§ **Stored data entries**
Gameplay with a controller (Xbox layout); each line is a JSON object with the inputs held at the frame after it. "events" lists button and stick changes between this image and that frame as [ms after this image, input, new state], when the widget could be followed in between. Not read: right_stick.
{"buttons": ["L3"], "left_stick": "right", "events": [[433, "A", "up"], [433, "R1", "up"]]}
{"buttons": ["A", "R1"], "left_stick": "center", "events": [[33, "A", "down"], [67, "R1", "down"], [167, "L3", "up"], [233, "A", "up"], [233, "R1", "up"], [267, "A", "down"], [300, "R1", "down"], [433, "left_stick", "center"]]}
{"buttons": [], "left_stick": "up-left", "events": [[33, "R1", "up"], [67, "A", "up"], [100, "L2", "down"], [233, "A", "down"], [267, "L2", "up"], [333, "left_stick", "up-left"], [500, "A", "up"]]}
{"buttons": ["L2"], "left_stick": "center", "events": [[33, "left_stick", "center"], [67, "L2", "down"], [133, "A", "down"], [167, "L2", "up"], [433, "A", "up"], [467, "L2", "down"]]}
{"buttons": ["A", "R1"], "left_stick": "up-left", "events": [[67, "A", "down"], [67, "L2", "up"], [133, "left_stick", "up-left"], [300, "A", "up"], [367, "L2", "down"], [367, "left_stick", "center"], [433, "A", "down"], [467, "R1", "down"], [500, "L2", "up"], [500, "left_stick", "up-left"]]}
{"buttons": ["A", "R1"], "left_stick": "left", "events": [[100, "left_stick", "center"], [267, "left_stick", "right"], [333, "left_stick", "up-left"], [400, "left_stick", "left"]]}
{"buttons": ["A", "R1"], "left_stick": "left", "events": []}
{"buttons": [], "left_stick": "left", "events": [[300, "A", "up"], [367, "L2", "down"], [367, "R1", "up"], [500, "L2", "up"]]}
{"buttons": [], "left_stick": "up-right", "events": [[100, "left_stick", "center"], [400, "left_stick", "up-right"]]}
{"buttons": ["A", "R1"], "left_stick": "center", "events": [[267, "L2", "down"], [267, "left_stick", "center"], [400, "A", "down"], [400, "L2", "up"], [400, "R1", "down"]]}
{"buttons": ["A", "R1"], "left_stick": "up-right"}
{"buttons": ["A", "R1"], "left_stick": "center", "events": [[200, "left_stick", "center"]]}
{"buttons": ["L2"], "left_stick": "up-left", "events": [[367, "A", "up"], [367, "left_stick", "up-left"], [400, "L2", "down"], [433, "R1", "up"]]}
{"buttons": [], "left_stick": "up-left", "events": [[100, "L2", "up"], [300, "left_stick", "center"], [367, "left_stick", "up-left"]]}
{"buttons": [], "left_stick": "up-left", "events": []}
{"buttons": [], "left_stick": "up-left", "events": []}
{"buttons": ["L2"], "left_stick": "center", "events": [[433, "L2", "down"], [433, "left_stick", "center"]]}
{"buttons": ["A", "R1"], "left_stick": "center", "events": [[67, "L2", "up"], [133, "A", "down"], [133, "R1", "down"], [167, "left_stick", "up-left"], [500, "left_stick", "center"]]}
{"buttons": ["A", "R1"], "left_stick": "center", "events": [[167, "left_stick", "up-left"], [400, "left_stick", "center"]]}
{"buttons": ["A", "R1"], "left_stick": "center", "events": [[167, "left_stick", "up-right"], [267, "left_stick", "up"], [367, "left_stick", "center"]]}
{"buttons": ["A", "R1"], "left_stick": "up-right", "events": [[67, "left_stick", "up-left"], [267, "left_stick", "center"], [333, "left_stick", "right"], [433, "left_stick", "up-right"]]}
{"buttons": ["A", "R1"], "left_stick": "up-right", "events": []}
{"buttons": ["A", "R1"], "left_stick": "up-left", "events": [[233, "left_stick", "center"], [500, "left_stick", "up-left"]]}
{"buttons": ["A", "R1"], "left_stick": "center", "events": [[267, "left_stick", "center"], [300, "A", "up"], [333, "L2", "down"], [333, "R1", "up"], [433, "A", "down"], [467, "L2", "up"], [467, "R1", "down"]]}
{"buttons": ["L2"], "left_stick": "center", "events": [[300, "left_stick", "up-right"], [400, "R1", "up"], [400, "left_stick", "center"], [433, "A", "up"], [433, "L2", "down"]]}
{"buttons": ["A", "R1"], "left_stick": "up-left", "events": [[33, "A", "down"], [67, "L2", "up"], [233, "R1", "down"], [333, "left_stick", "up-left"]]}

§ **Work to complete**
Please output each entry above exactly, leaving nothing out.

§ **Output below**
Gameplay with a controller (Xbox layout); each line is a JSON object with the inputs held at the frame after it. "events" lists button and stick changes between this image and that frame as [ms after this image, input, new state], when the widget could be followed in between. Not read: right_stick.
{"buttons": ["L3"], "left_stick": "right", "events": [[433, "A", "up"], [433, "R1", "up"]]}
{"buttons": ["A", "R1"], "left_stick": "center", "events": [[33, "A", "down"], [67, "R1", "down"], [167, "L3", "up"], [233, "A", "up"], [233, "R1", "up"], [267, "A", "down"], [300, "R1", "down"], [433, "left_stick", "center"]]}
{"buttons": [], "left_stick": "up-left", "events": [[33, "R1", "up"], [67, "A", "up"], [100, "L2", "down"], [233, "A", "down"], [267, "L2", "up"], [333, "left_stick", "up-left"], [500, "A", "up"]]}
{"buttons": ["L2"], "left_stick": "center", "events": [[33, "left_stick", "center"], [67, "L2", "down"], [133, "A", "down"], [167, "L2", "up"], [433, "A", "up"], [467, "L2", "down"]]}
{"buttons": ["A", "R1"], "left_stick": "up-left", "events": [[67, "A", "down"], [67, "L2", "up"], [133, "left_stick", "up-left"], [300, "A", "up"], [367, "L2", "down"], [367, "left_stick", "center"], [433, "A", "down"], [467, "R1", "down"], [500, "L2", "up"], [500, "left_stick", "up-left"]]}
{"buttons": ["A", "R1"], "left_stick": "left", "events": [[100, "left_stick", "center"], [267, "left_stick", "right"], [333, "left_stick", "up-left"], [400, "left_stick", "left"]]}
{"buttons": ["A", "R1"], "left_stick": "left", "events": []}
{"buttons": [], "left_stick": "left", "events": [[300, "A", "up"], [367, "L2", "down"], [367, "R1", "up"], [500, "L2", "up"]]}
{"buttons": [], "left_stick": "up-right", "events": [[100, "left_stick", "center"], [400, "left_stick", "up-right"]]}
{"buttons": ["A", "R1"], "left_stick": "center", "events": [[267, "L2", "down"], [267, "left_stick", "center"], [400, "A", "down"], [400, "L2", "up"], [400, "R1", "down"]]}
{"buttons": ["A", "R1"], "left_stick": "up-right"}
{"buttons": ["A", "R1"], "left_stick": "center", "events": [[200, "left_stick", "center"]]}
{"buttons": ["L2"], "left_stick": "up-left", "events": [[367, "A", "up"], [367, "left_stick", "up-left"], [400, "L2", "down"], [433, "R1", "up"]]}
{"buttons": [], "left_stick": "up-left", "events": [[100, "L2", "up"], [300, "left_stick", "center"], [367, "left_stick", "up-left"]]}
{"buttons": [], "left_stick": "up-left", "events": []}
{"buttons": [], "left_stick": "up-left", "events": []}
{"buttons": ["L2"], "left_stick": "center", "events": [[433, "L2", "down"], [433, "left_stick", "center"]]}
{"buttons": ["A", "R1"], "left_stick": "center", "events": [[67, "L2", "up"], [133, "A", "down"], [133, "R1", "down"], [167, "left_stick", "up-left"], [500, "left_stick", "center"]]}
{"buttons": ["A", "R1"], "left_stick": "center", "events": [[167, "left_stick", "up-left"], [400, "left_stick", "center"]]}
{"buttons": ["A", "R1"], "left_stick": "center", "events": [[167, "left_stick", "up-right"], [267, "left_stick", "up"], [367, "left_stick", "center"]]}
{"buttons": ["A", "R1"], "left_stick": "up-right", "events": [[67, "left_stick", "up-left"], [267, "left_stick", "center"], [333, "left_stick", "right"], [433, "left_stick", "up-right"]]}
{"buttons": ["A", "R1"], "left_stick": "up-right", "events": []}
{"buttons": ["A", "R1"], "left_stick": "up-left", "events": [[233, "left_stick", "center"], [500, "left_stick", "up-left"]]}
{"buttons": ["A", "R1"], "left_stick": "center", "events": [[267, "left_stick", "center"], [300, "A", "up"], [333, "L2", "down"], [333, "R1", "up"], [433, "A", "down"], [467, "L2", "up"], [467, "R1", "down"]]}
{"buttons": ["L2"], "left_stick": "center", "events": [[300, "left_stick", "up-right"], [400, "R1", "up"], [400, "left_stick", "center"], [433, "A", "up"], [433, "L2", "down"]]}
{"buttons": ["A", "R1"], "left_stick": "up-left", "events": [[33, "A", "down"], [67, "L2", "up"], [233, "R1", "down"], [333, "left_stick", "up-left"]]}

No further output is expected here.